The precept of setting aside hallah applies to dough kneaded from one of the five species of grain (Hal. 1:1), since only from them can the bread (referred to in Num. 15:19: "when you eat of the bread of the land" etc.) be made. The time of setting aside the hallah is when the kneading is finished. Domestic bread production has always been a largely female task. From the early rabbinic period, "taking hallah" was considered one of three mitzvot (commandments), together with hadlakah (kindling Sabbath candles) and niddah, which women were obligated to perform. These three commandments are known as the HaNaH mitzvot, an acronym of hallah, Niddah, and Hadlakat ha-Ner, which, in a play on words also evokes Hannah, the mother of the biblical Samuel, considered a model of female piety. A number of midrashic sources declare that these obligations are female punishments or atonement for the disobedience of the first woman in the Garden of Eden and her responsibility for human mortality. According to the Mishnah (Shab. 2:6), women who neglect these commandments risk death in childbirth. Popular vernacular tehinnot, supplicatory prayers for women, are recited and offer positive interpretations of this tradition.

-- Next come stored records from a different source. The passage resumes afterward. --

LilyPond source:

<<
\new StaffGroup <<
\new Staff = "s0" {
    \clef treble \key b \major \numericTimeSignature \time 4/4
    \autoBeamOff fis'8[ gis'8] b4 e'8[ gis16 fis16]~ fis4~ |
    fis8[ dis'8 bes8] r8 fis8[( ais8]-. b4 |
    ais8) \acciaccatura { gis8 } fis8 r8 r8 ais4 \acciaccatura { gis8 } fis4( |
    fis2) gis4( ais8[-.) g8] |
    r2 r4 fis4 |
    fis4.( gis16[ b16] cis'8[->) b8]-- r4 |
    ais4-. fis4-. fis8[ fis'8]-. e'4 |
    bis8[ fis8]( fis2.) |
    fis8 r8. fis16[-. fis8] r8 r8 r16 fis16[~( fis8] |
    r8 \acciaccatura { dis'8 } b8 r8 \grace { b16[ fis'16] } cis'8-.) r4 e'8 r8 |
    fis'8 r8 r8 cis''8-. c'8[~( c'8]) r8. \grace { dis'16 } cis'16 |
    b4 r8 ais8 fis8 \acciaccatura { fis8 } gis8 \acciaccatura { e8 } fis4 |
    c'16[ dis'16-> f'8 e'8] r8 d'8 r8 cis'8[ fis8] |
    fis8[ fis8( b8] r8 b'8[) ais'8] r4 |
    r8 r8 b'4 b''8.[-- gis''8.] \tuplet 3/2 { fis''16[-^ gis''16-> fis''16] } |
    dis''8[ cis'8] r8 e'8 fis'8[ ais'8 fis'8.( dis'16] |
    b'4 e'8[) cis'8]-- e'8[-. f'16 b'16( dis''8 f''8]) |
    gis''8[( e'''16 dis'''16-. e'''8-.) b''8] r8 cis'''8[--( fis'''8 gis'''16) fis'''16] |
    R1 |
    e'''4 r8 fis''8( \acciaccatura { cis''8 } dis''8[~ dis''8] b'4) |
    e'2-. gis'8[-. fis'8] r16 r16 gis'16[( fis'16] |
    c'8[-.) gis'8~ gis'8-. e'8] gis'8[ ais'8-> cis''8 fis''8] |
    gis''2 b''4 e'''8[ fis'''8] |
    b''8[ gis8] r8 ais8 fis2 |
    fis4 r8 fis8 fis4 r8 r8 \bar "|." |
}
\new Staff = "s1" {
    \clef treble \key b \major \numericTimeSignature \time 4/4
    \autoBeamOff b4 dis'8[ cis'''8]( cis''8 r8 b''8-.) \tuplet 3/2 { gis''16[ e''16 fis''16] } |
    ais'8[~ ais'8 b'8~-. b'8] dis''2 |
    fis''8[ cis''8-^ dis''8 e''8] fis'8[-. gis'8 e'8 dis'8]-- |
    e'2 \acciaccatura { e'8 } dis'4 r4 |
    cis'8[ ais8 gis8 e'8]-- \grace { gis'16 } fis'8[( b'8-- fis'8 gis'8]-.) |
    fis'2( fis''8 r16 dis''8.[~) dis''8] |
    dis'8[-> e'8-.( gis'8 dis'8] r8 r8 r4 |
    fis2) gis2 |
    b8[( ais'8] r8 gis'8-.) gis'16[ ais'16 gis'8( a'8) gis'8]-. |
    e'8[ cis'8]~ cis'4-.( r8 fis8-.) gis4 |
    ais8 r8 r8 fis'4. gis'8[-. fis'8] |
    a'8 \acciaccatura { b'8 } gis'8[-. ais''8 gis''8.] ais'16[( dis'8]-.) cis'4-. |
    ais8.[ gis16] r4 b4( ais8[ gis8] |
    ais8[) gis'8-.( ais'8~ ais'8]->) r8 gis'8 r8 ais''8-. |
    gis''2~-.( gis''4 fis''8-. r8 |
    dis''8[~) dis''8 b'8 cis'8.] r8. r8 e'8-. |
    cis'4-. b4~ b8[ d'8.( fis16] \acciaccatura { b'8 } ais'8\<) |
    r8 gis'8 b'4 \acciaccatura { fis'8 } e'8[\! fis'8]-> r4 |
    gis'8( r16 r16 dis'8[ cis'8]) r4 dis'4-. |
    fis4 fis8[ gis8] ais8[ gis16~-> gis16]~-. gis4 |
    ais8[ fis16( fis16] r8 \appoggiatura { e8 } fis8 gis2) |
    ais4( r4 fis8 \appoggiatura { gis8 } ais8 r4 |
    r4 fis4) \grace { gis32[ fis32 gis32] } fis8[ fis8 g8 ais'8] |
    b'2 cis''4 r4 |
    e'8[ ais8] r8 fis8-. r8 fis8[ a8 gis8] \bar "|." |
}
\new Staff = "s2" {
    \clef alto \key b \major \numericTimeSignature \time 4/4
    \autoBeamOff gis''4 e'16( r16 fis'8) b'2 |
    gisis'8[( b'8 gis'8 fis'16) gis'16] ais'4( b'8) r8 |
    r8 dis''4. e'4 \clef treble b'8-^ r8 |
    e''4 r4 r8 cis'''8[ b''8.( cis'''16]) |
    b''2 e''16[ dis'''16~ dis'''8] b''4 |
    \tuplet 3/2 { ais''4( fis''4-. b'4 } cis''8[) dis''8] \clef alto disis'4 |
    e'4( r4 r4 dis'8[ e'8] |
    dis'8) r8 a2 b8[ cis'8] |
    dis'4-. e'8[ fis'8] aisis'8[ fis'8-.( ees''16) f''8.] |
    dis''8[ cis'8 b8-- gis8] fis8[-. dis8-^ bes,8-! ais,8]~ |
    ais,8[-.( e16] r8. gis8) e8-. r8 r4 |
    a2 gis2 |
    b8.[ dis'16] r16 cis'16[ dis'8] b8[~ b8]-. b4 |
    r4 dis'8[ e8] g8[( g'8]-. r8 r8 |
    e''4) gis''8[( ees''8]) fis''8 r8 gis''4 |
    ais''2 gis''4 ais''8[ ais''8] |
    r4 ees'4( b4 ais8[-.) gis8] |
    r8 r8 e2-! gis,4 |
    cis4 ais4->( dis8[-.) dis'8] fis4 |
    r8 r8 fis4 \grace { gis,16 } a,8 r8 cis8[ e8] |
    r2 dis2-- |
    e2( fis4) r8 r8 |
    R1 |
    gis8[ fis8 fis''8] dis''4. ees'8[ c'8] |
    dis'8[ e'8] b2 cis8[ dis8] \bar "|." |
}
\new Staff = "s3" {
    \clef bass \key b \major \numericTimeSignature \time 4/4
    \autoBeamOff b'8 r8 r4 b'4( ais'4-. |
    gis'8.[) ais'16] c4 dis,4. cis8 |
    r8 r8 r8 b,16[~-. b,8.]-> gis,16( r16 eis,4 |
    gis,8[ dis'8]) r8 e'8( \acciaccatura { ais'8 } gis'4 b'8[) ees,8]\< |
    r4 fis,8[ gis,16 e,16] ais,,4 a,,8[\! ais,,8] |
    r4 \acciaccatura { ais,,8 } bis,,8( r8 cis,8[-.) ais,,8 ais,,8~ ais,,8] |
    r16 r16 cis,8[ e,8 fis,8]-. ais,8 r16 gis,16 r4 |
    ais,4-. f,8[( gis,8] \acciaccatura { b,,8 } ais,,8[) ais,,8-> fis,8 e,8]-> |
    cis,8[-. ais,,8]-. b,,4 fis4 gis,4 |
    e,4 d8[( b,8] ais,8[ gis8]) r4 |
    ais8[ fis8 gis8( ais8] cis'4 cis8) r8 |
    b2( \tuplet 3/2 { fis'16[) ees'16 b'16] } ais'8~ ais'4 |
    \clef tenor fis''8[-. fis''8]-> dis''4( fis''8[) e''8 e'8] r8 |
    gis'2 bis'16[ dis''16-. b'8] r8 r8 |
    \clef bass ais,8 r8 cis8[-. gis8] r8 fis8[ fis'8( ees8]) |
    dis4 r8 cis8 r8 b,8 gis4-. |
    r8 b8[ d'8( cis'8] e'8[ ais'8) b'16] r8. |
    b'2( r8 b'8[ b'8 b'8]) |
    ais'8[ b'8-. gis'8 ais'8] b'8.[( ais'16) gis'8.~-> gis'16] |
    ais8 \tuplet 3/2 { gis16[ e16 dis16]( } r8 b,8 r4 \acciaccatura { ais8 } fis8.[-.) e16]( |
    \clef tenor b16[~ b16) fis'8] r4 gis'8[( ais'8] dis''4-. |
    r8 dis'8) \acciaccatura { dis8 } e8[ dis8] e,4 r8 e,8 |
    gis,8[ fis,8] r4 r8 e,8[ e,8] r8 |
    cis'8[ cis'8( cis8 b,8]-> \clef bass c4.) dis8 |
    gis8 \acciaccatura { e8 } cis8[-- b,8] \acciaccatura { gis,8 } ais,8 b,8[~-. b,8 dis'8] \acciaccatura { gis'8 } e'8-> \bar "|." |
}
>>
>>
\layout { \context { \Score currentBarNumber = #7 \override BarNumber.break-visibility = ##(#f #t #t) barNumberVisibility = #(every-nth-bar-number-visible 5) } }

Although technically not a commandment specified in the Torah, Hadlakat ha-Ner, kindling lights to usher in the Sabbath and festivals was transformed into an obligation by the rabbis. Kindling lights is a positive time-bound commandment, a category of obligations from which women were traditionally exempted in Jewish law. However, from early rabbinic times, lighting Sabbath and festival lights was considered one of three mitzvot (commandments), together with hallah and niddah, which women were obligated to perform. Jewish women have traditionally taken the observance of kindling Sabbath and festival lights seriously. In the contemporary era, where candles are generally used, women usually light two candles. Some women, who forget for even one week, add an extra candle for the rest of their lives; others add a candle on the birth of each child. Among some groups women do not begin to light their own candles until marriage while among others, such as the Lubavitcher hasidim, even young girls are encouraged to light one candle. Since the candles are lit before the blessing is said, women have traditionally covered their eyes while saying the benediction so that the light will only become visible after the blessing is completed. On Friday night some women make circles with their arms and hands before covering their eyes in a gesture of welcome to the Sabbath queen. Several popular vernacular tekhinnot were written for women to recite after completing the benediction and before uncovering their eyes.